Le premier problème à régler est celui du régime. En août 1945, lors de sa troisième session, l’AVNOJ, qui prend le titre d’Assemblée populaire provisoire, confirme les décisions des deux premières réunions. Aux élections du 11 novembre 1945 pour la Constituante, auxquelles participent pour la première fois les femmes, la liste unique du Front populaire, qui regroupe le parti communiste et des politiciens de divers partis, remporte 90 p. 100 des votes, 11 p. 100 du corps électoral s’abstenant. L’opposition avait incité au boycottage, et des ministres du gouvernement en exil avaient démissionné dès octobre 1945, estimant que les garanties de libertés prévues dans les accords de 1944 n’étaient pas appliquées.

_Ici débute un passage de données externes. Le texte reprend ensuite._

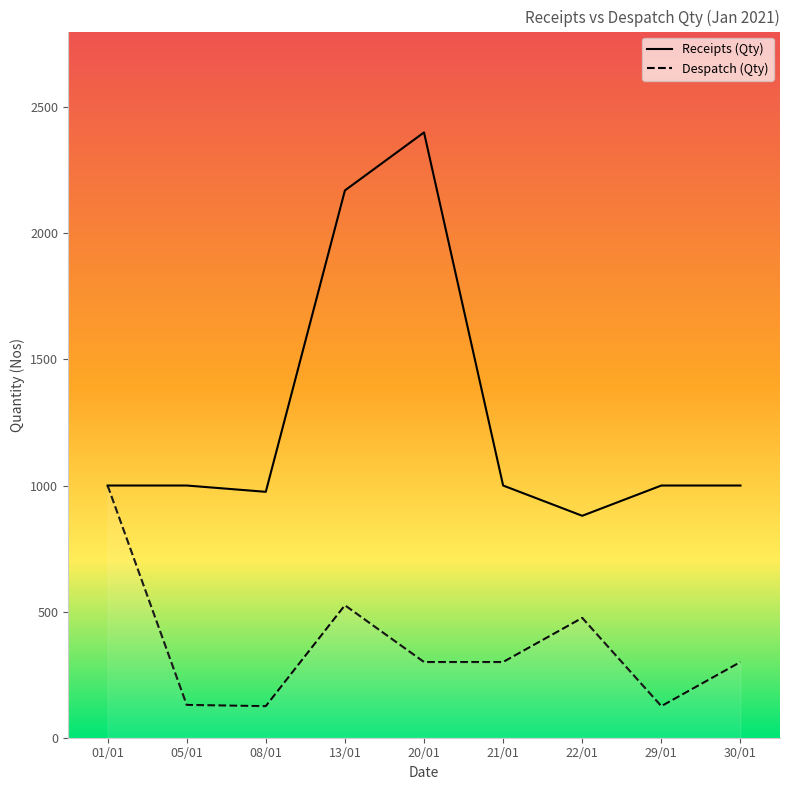

Is this an area chart (filled region under the line)?

No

L’Assemblée constituante, réunie le 29 novembre 1945, proclame la république et la formation d’une fédération comprenant six unités (Slovénie, Croatie, Bosnie-Herzégovine, Macédoine, Monténégro, Serbie, avec deux régions autonomes, Kosovo, à majorité albanaise, et Vojvodine, mosaïque de peuples). Une constitution est adoptée le 31 janvier 1946 qui s’inspire largement du modèle soviétique.

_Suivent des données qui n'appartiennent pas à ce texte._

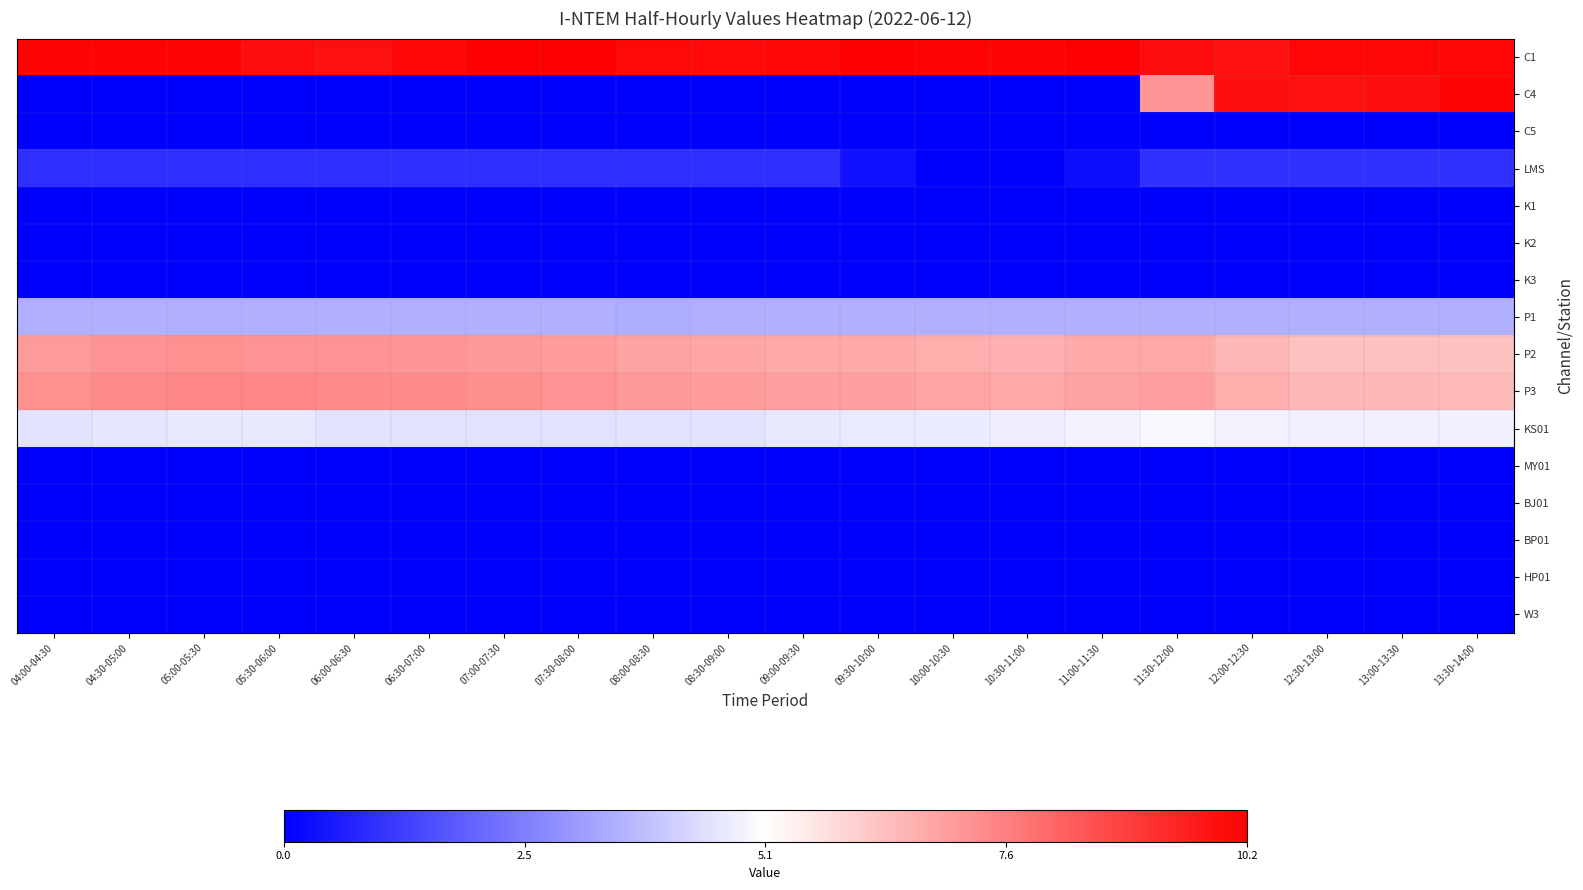

Count the number of data series in this chart.

16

Des réformes de structure sont entreprises : réforme agraire d’août 1945, nationalisations dans l’économie de 1946 à 1948, planification. Mais le nouveau pouvoir doit lutter contre une opposition : procès et exécution (juill. 1946) du général Mihajlović, capturé en Bosnie et accusé de collaboration avec les Allemands ; condamnations à des peines de prison de politiciens (Miloš Trifunović, Slobodan Jovanovic) ; en octobre 1946, procès et condamnation à 16 ans de prison de Mgr Aloysius Stepinac, archevêque de Zagreb, accusé de collaboration, de conversions forcées d’orthodoxes et d’activité antiétatique après 1945.

Au cours de cette période, la Yougoslavie garde des rapports tendus avec les pays occidentaux, car, si la frontière du nord-ouest en Slovénie a été rectifiée à son avantage, le problème de Trieste* demeure : selon l’accord de juin 1945, la ville est administrée par les Alliés, tandis que les Yougoslaves restent dans l’arrière-pays (zone B). En revanche, la Yougoslavie aide activement les communistes grecs et développe des liens étroits avec l’U. R. S. S. (traité d’amitié d’avr. 1945), dont elle reçoit une aide économique, et aussi avec les démocraties populaires (traités de 1946 et de 1947) ; des relations particulièrement étroites sont établies avec l’Albanie et la Bulgarie ; un projet d’union douanière est même envisagé lors de la rencontre de Bled en juillet 1947.

La Yougoslavie participe aussi à la réunion du Bureau d’information des partis communistes européens (Kominform) en septembre 1947 ; le siège de cette organisation est fixé à Belgrade.

Mais, en 1948, une crise éclate entre la Yougoslavie et l’U. R. S. S., apparemment à propos de la fédération Bulgarie-Yougoslavie, à laquelle l’U. R. S. S. est alors hostile : les techniciens soviétiques quittent le pays. Le 28 juin 1948, une résolution du Kominform condamne la politique des dirigeants yougoslaves, accusés de se détacher du communisme et d’avoir une attitude hostile envers l’U. R. S. S. Le Ve Congrès du parti communiste yougoslave (21-28 juill. 1948) confirme la confiance du parti dans la politique suivie jusqu’alors. Mais le blocus économique perturbe la réalisation du premier plan quinquennal (1947-1951), déjà trop ambitieux ; de nombreux incidents de frontière ont lieu. La Yougoslavie se lance alors dans une critique acerbe du système soviétique et de l’attitude de l’U. R. S. S. envers les pays socialistes (exploitation économique, etc.).